López argues, however, that the preservation of “white dominance” is the true, hidden goal of colorblind thinking:
Contemporary colorblindness is a set of understandings -— buttressed by law and the courts, and reinforcing racial patterns of white dominance -— that define how people comprehend, rationalize, and act on race. As applied, however much some people genuinely believe that the best way to get beyond racism is to get beyond race, colorblindness continues to retard racial progress. It does so for a simple reason: It focuses on the surface, on the bare fact of racial classification, rather than looking down into the nature of social practices. It gets racism and racial remediation exactly backward, and insulates new forms of race baiting.

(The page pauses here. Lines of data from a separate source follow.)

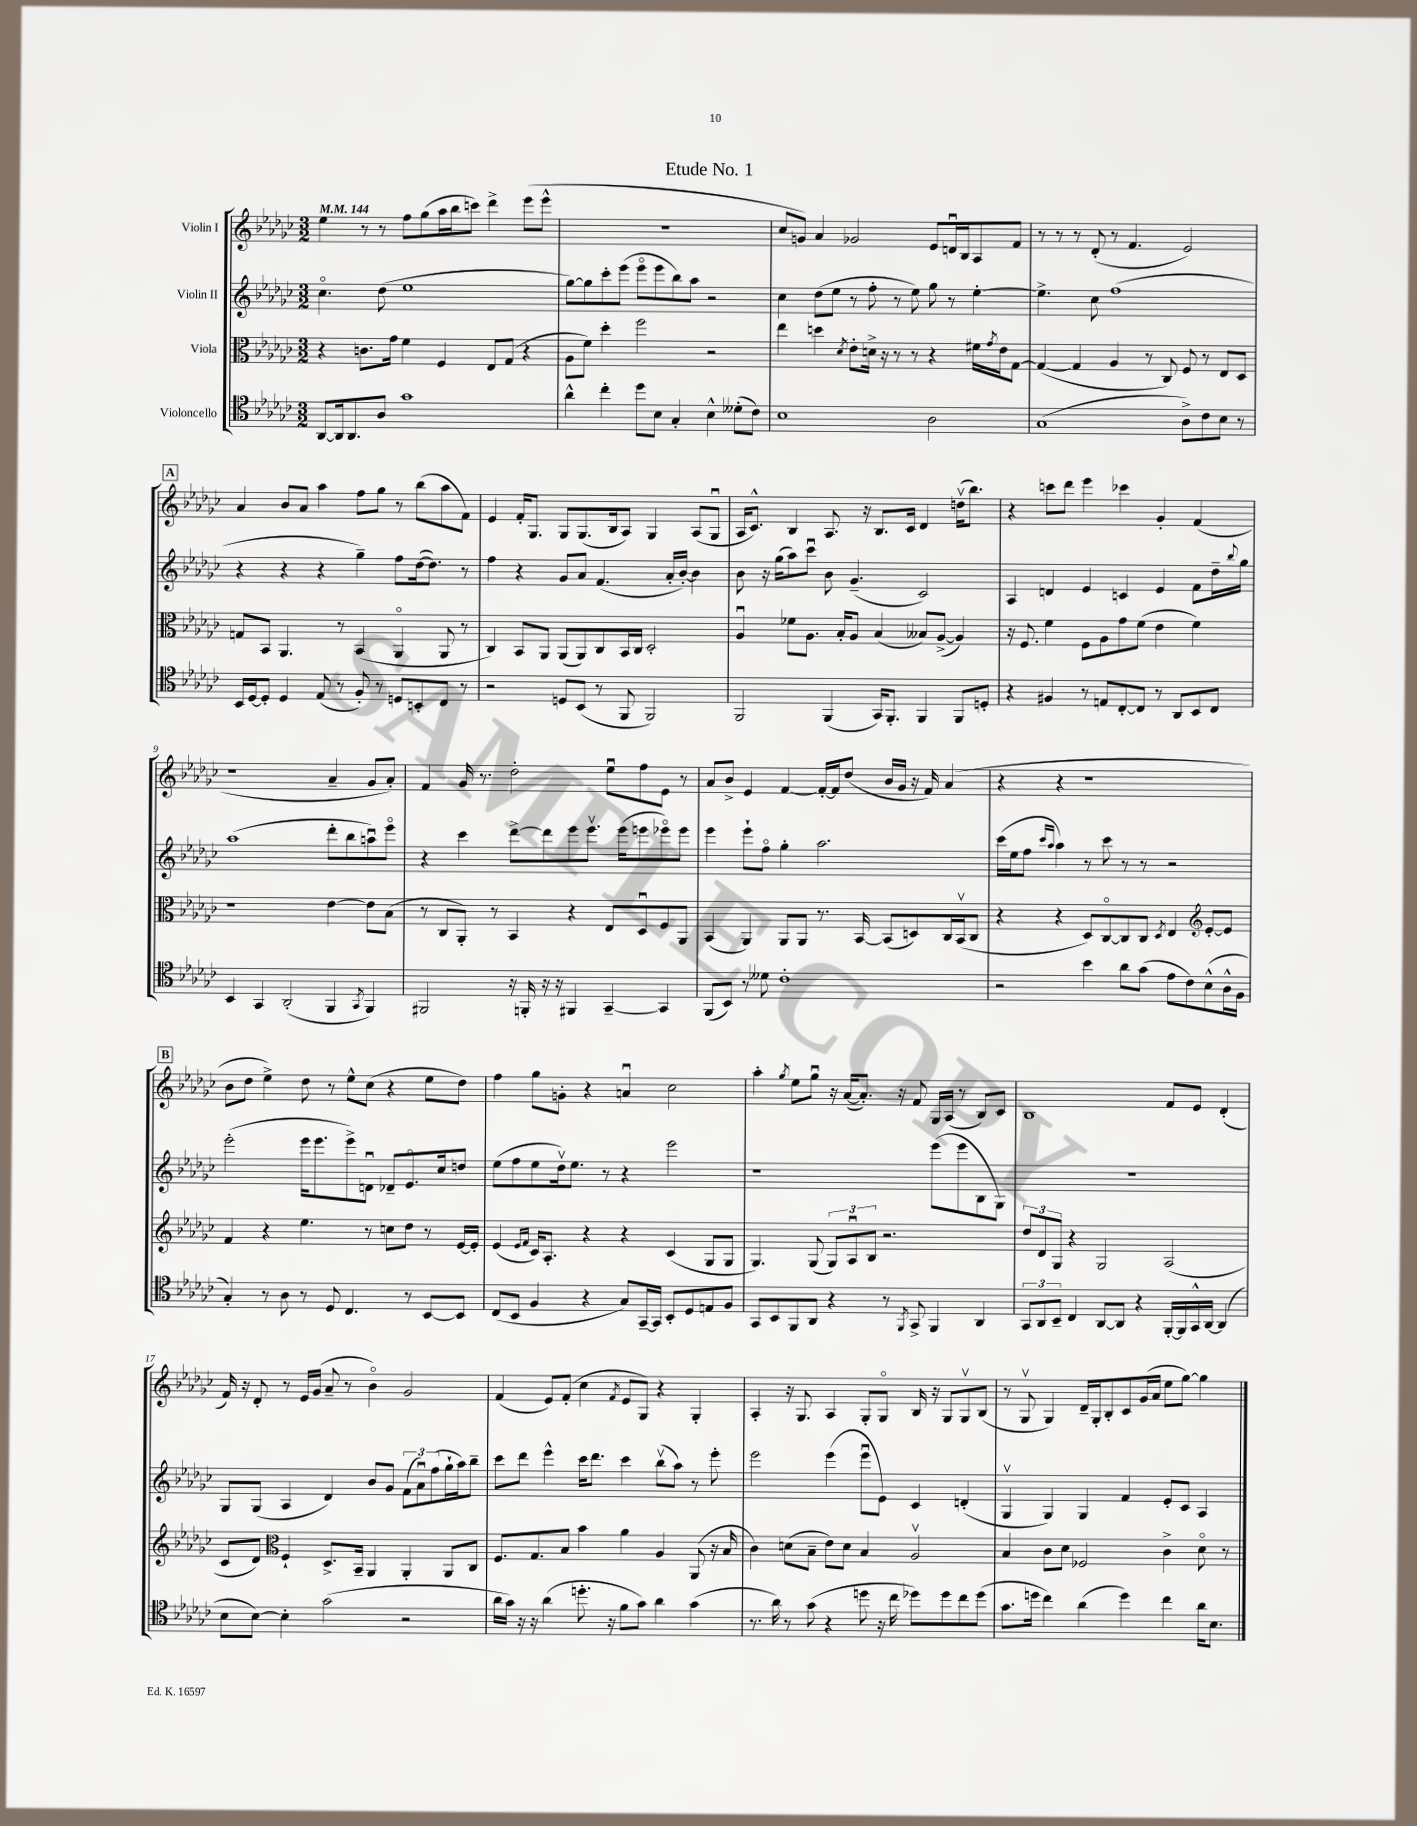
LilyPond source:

\header { title = "Etude No. 1" }
<<
\new StaffGroup <<
\new Staff = "s0" \with { instrumentName = "Violin I" } {
    \clef treble \key ges \major \numericTimeSignature \time 3/2 \tempo 4 = 144
    ees''4 r8 r8 f''8 ges''8( aes''16 bes''16 c'''8) des'''4-> ees'''8( ees'''8-^ |
    R1. |
    ces''8 g'8) aes'4 ges'2 ees'8 d'16\downbow bes16 aes8 f'8 |
    r8 r8 r8 des'8-.( r8 f'4. ees'2) |
    \mark \markup { \box "A" } aes'4 bes'8 aes'8 aes''4 f''8 ges''8 r8 bes''8( aes''8 f'8) |
    ees'4 f'16-. ges8. ges8 ges8.( bes16 aes8) ges4 aes8( ges8\downbow |
    aes16 ces'8.-^) bes4 aes8. r16 bes8. ces'16 des'4 d''16\upbow( bes''8.) |
    r4 c'''8 des'''8 ees'''4 ces'''4 ges'4-. f'4( |
    r1 aes'4-- ges'8 aes'8-.) |
    f'4 ges'16 r8. des''2-. ees''8\downbow f''8 ees'8 r8 |
    aes'8 bes'8-> ees'4 f'4~ f'16~-. f'16 des''8( bes'16 ges'16 r16 f'16) aes'4( |
    r4 r4 r1 |
    \mark \markup { \box "B" } bes'8 des''8 ees''4->) des''8 r8 ees''8-^ ces''8( r4 ees''8 des''8) |
    f''4 ges''8 g'8-. r4 a'4\downbow ces''2 |
    aes''4-. \acciaccatura { ges''8 } ees''8 ges''8\downbow r16 aes'16~( aes'8.-.) r16 f'8 ges16 aes16( r8 bes8) ces'8 |
    bes1 f'8 ees'8 des'4-.( |
    f'16) r16 des'8-. r8 ees'16 ges'16( aes'8-- r8 bes'4\flageolet) ges'2 |
    f'4( ees'8) f'8-.( ces''4 \acciaccatura { f'8 } ees'8 ges8) r4 ges4-. |
    aes4-. r16 ges8. aes4 ges8-. ges8\flageolet bes16 r16 ges8 ges8\upbow bes8( |
    r8 ges8\upbow ges4) des'16-- ges16-. bes8-. ces'8 ges'16( aes'16 ees''8 ges''8~) ges''4 \bar "|." |
}
\new Staff = "s1" \with { instrumentName = "Violin II" } {
    \clef treble \key ges \major \numericTimeSignature \time 3/2
    ces''4.\flageolet des''8( ees''1 |
    ges''8~) ges''8 ces'''8-. ees'''8( ees'''8\flageolet ees'''8 bes''8) aes''8 r2 |
    ces''4 des''8( ees''8 r8 f''8-. r8 ees''8) ges''8 r8 ees''4~-. |
    ees''4.-> ces''8 f''1( |
    \mark \markup { \box "A" } r4 r4 r4 ges''4--) f''8 des''16~( des''8.) r8 |
    f''4 r4 ges'8 aes'8 f'4.( aes'16-. bes'16~-.) bes'4 |
    bes'8 r16 ges''16( aes''8) ces'''8\downbow bes'8 ges'4.--( ces'2) |
    aes4 d'4 ees'4 c'4 ees'4 f'8 des''16-- \appoggiatura { bes''8 } ges''16 |
    aes''1( des'''8-. bes''8 a''8\downbow) ees'''8\flageolet |
    r4 ces'''4 des'''8~-> des'''8 ees'''8 ees'''8.\upbow ees'''16( e'''8 ees'''8\flageolet) ees'''8 |
    ees'''4 ees'''8-! f''8\flageolet ges''4-. aes''2. |
    ces'''16( ees''16 f''8 \grace { ces'''16 aes''16 } aes''4) r8 ces'''8 r8 r8 r2 |
    \mark \markup { \box "B" } ees'''2-.( ees'''16 ees'''8. ees'''8->) d'8\downbow des'8-- ees'8.\flageolet ces''16 d''8 |
    ees''8( f''8 ees''8 des''16\upbow) ees''8. r8 r4 ees'''2 |
    r1 ees'''8( ees'''8 bes8 ges8) |
    R1. |
    ges8 ges8( aes4 des'4) bes'8 ges'8 \tuplet 3/2 { f'8( aes'8\downbow) f''8( } ges''16-! aes''16) bes''8-- |
    ces'''8 des'''8 ees'''4-^ ces'''16 des'''8. ces'''4 bes''8\upbow( aes''8) r8 ees'''8-. |
    ees'''2 ees'''4( ees'''8\downbow ees'8) ces'4 d'4-.( |
    ges4\upbow ges4) ges4 f'4 ees'8-. ces'8 aes4 \bar "|." |
}
\new Staff = "s2" \with { instrumentName = "Viola" } {
    \clef alto \key ges \major \numericTimeSignature \time 3/2
    r4 c'8. ges'16 f'4 f4 ees8 ges8( r4 |
    aes8 f'8) des''4-. f''2 r2 |
    ees''4 d''4 \acciaccatura { des'8 } ees'8-. d'16-> r16 r8 r8 r4 fis'16 \acciaccatura { ges'8 } ees'16 ges8~ |
    ges4~( ges4 aes4 r8 ces8) f8 r8 ees8 des8 |
    \mark \markup { \box "A" } g8 bes,8 aes,4. r8 bes,4( aes,4\flageolet aes,8 r8 |
    ces4) bes,8 aes,8 aes,8( aes,8) ces8 bes,16 ces16 des2-. |
    aes4\downbow fes'8 aes8. bes16-. aes8 bes4( beses8) aes8~->( aes4) |
    r16 f8. f'4 f8 aes8 ges'8 f'8( ees'4 f'4) |
    r1 ees'4~ ees'8 bes8( |
    r8 ces8 aes,8-.) r8 bes,4 r4 ees8 des8\downbow f8 aes,8 |
    bes,4( aes,4) aes,8 aes,8 r8. bes,16~ bes,8( d8) ces16 bes,16\upbow( ces8 |
    r4 r4 des8) ces8~\flageolet ces8 ces8 \acciaccatura { des8 } ees4 \clef treble ees'8~-. ees'8 |
    \mark \markup { \box "B" } f'4 r4 ees''4. r8 c''8 des''8 r8 ees'16~ ees'16-. |
    ees'4( \grace { ees'16 f'16 } ces'16) aes8.-. r4 r4 ces'4( ges8 ges8 |
    ges4.) ges8( \tuplet 3/2 { ges8) aes8\downbow bes8 } r2. |
    \tuplet 3/2 { des''8 des'8 ges8 } r4 ges2 aes2( |
    ces'8 des'8) \clef alto f4-! des8.-> bes,16-- aes,4 aes,4-. aes,8 ces8 |
    f8. ges8. bes8 bes'4 aes'4 aes4 aes,8( r16 bes16 |
    ces'4) d'8( bes8-- ees'8) d'8 bes4 aes2\upbow |
    bes4 ces'8 des'8 fes2 ces'4-> des'8\flageolet r8 \bar "|." |
}
\new Staff = "s3" \with { instrumentName = "Violoncello" } {
    \clef tenor \key ges \major \numericTimeSignature \time 3/2
    aes,8~ aes,16 aes,8. aes8 ges'1 |
    aes'4-^ ces''4-. des''8 bes8 ges4-. bes4-^ deses'8-.( ces'8) |
    bes1 aes2 |
    ges1( aes8->) ces'8 bes8 r8 |
    \mark \markup { \box "A" } bes,16 des16~ des8-. des4 ees8( r8 f8-.) r8 d8 b,8-. ces8 r8 |
    r2 d8 bes,8( r8 f,8 f,2) |
    f,2 f,4( ges,16) f,8.-. f,4 f,8 d8-. |
    r4 fis4 r8 e8 ces8~-. ces8 r8 aes,8 bes,8 ces8 |
    bes,4 ges,4 aes,2-.( f,4 \acciaccatura { ges,8 } f,4) |
    fis,2 r16 f,16-. r16 r16 fis,4 ges,4~-- ges,4 |
    f,8( bes,8) r8 deses'8 ces'1-. |
    r2 bes'4 aes'8 ges'8( ees'8 ces'8) bes8-^( aes16-^ f16 |
    \mark \markup { \box "B" } ges4-.) r8 aes8 r8 des8 ces4. r8 bes,8~ bes,8 |
    ces8( bes,8 f4 r4 ges8) ges,16~-- ges,16 bes,8-. des8 e8 f8 |
    ges,8 bes,8 f,8 aes,8 r4 r8 \acciaccatura { f,8 } ges,8-> f,4 aes,4 |
    \tuplet 3/2 { ges,8 aes,8 bes,8-- } ces4 aes,8~ aes,8 r4 f,16~-. f,16 ges,16-^ aes,16~ aes,4( |
    bes8 bes8~) bes4-. ges'2( r2 |
    aes'16 ges'16) r16 r16 aes'4( d''8.-. r16 f'8 ges'8) aes'4 ges'4( |
    r8. aes'16) r8 ges'8( r4 d''8 r16 ces''16 des''8) des''8 ces''8 des''8( |
    ges'8. d''16 ces''4) aes'4( d''4) ces''4 aes'16 bes8. \bar "|." |
}
>>
>>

Whew! That’s a strong and challenging view, which caught me by surprise when I first read about it more deeply. I have been pondering such criticisms of colorblind theory and will probably have to ponder them longer before I make up my mind about how to regard it. In general, I would like to see racial issues addressed as practical matters. The ideal of a non-racial society, if it’s even possible, and the principles of anti-racism are not up for discussion with me (though I take it as crucially necessary for a pluralist always to listen to anyone about anything, even about the craziest or cruelest ideas out there [which will have to remain a subject for another excogitation]). What I would like our policy-makers to ask is, How do we best lessen the racial inequalities in our society and how do we best get more and more and yet more people to pay no regard to race? The goals, for me, are not at issue. The goals are less racial inequality and less racism. The issue, for me, it whether it is best to adopt policies that take account of race or to have policies based on colorblind theory, as some learned legal scholars and judges are now doing? For me, that’s a practical question. What will work best? Because I take this approach, I am not prejudiced against attacks on colorblind theory, nor am I in favor of ending colorblind thinking in policy and legal decisions. I long for a colorblind society and a colorblind personal life. How we get there is the issue.
I have sympathies with colorblind theorists, with the notion that the way to get race finally out of the picture is to take it out completely out of the picture right now. But López argues, effectively, counter-intuitively, that this simply leads to racism, perhaps not more of it right away, but to its persistence at current levels. For this reason, López wants to keep race, wherever pertinent, in every decision of law or policy:
To actually move toward a racially egalitarian society, however, requires that we forthrightly respond to racial inequality today. The alternative is the continuation of colorblind white dominance. As Justice Harry Blackmun enjoined in defending affirmative action in Bakke: "In order to get beyond racism, we must first take account of race. There is no other way."
I have not read a more forceful attack on colorblind policies than López’s (though I am almost certain more are out there in cyberspace). I will be thinking more about this criticism of colorblind theory. I want only what’s best, overall. Whatever can put an end to racism and racial inequality quicker is better. (Whatever theory is used to set policy and make law, racism and racial inequalities will surely be hard to defeat, sort or long term.) The problem is that addressing the cause of certain kinds of social inequalities that racism has brought about might do little to correct the social inequalities that racism has so sturdily built up and maintains.
My cousin Bob Orton and I once discussed these issues at length some years back. I have hopes that he’ll weigh in on this latest turn in the debate.